Make sure your sketch also includes your chosen length as well as the sweep.
Color in your sketch with colored pencils. Define fabric texture with markers or watercolor pens. Fabrics such as brushed twill, canvas, leather, suede, pinwale corduroy and denim are used for the outer shell. Color in pattern lining details as well. For instance, lining used for contrast piping around the welt pockets, sleeve cuffs, lapels as well as the front placket edge or as the facing of the self-fabric belt must be colored into the sketch for pattern-making.
Trace the outline of a pre-made duster coat pattern onto pattern paper. This step is optional if you have pattern-making knowledge. Although making your own pattern is possible, using a pre-made pattern as a base will most likely ensure a proper fitting garment. The dusters are meant to be worn over garments. The sleeve and chest must include extra room, which makes the patterns significantly larger than a blouse pattern.
Draft your duster coat pattern on pattern paper using drafting pencils according to your design. Your pattern parts will consist of a sleeve, right and left duster panels, right and left front panel facing, right and left lapel, a back duster panel, pockets and belt as well as the inner lining pattern parts.
Mark your patterns to designate your cutting and sewing instructions with a dark marker or felt-tip pen. Markings such as notches, which indicate fabric alignment during construction, 1/2-inch seam allowance as well as button-hole spacing, are relevant cutting and stitching guidelines. Mark the outer shell and inner lining patterns separately.
Pin your pattern parts to your sample fabric with your straight pins and cut out with your fabric scissors. Cut your outer shell and inner lining separately.
Although cutting sample fabric is optional, designers make a sample garment out of muslin cloth, referred to as a sloper, to ensure fit prior to cutting the project material. You can opt to cut your shell and lining fabric material and avoid making the sloper, depending on your pattern-making and sewing skills.
Pin your right and left front duster panels to the right and left front duster facing panels. Make sure the parts are aligned according to the notch placement. Mark your button-hole and button placement with tailor's chalk. Mark your pocket placement as well.
Making Your Duster Coat
Pin the pockets to the front duster coat panel on the right side of the outer shell fabric.
Turn the fabric to the wrong side. Pin the sleeves, front and back coat panels, facing and lapels making sure the notches are aligned.

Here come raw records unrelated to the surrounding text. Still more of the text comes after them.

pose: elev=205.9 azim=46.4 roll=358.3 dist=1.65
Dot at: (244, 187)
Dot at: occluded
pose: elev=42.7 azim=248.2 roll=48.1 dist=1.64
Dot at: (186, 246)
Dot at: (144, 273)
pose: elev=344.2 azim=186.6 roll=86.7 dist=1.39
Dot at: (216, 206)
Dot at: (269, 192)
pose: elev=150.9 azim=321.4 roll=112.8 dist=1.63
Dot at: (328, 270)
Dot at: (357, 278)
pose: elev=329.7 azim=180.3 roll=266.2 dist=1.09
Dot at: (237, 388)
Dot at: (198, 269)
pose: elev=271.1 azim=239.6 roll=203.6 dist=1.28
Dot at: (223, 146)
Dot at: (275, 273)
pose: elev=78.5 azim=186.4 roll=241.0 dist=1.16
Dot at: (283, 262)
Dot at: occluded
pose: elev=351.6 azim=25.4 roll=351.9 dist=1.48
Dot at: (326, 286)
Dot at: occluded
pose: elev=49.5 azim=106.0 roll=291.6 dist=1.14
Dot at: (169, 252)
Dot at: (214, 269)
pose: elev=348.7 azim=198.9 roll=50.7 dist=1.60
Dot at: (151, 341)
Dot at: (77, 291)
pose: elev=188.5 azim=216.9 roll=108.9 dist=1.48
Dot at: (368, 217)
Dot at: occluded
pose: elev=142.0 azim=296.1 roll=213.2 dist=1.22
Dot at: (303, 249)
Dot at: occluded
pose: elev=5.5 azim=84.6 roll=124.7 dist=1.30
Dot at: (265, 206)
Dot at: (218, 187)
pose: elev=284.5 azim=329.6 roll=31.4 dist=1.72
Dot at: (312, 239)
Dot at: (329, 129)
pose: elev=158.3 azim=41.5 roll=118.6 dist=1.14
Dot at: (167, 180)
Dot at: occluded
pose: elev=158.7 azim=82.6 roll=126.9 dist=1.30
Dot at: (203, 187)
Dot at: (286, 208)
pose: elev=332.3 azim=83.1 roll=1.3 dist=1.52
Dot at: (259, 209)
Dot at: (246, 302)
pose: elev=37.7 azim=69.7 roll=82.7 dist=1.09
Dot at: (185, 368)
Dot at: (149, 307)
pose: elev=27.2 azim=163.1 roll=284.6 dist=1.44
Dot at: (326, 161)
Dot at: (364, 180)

Pinning on the wrong side of the fabric will ensure that the raw seams are on the inside of the garment.
Repeat Step 2 for the lining. Make sure that you pin the wrong side of the lining fabric as well.
Machine stitch your pockets onto your right and left front panels. Stitch the outer shell and lining separately.
Turn the stitched outer shell inside out. Do not reverse the lining and insert it into the outer shell.
Try the duster coat on your dress form prior to stitching the two shells together. Make sure the pockets as well as button placement are spaced properly.
Turn the outer shell and lining shell inside out and pin together. The wrong side of the fabric will be facing out. Machine stitch the two shells together leaving the bottom hem open.
Turn the duster coat inside out again. The right sides of the fabric will be facing out. Insert the lining sleeve into the outer shell sleeve.
Press your duster coat with an iron on your fabric’s required setting. Make sure the edges are crisp. This will ensure a smooth topstitch onto the lapels, sleeve cuff, front panels, belt as well as sweep.
Try your duster coat on your dress form again and pin the outer shell and lining hem. Carefully try on your garment and make sure you are satisfied with the hem length.
Topstitch the duster coat as well as the bottom hem. If your design includes a belt, you will need to topstitch it as well.
Change your machine’s straight foot attachment to the button-hole attachment. Stitch your button-holes and slit the hole’s center with your scissors to complete your duster coat.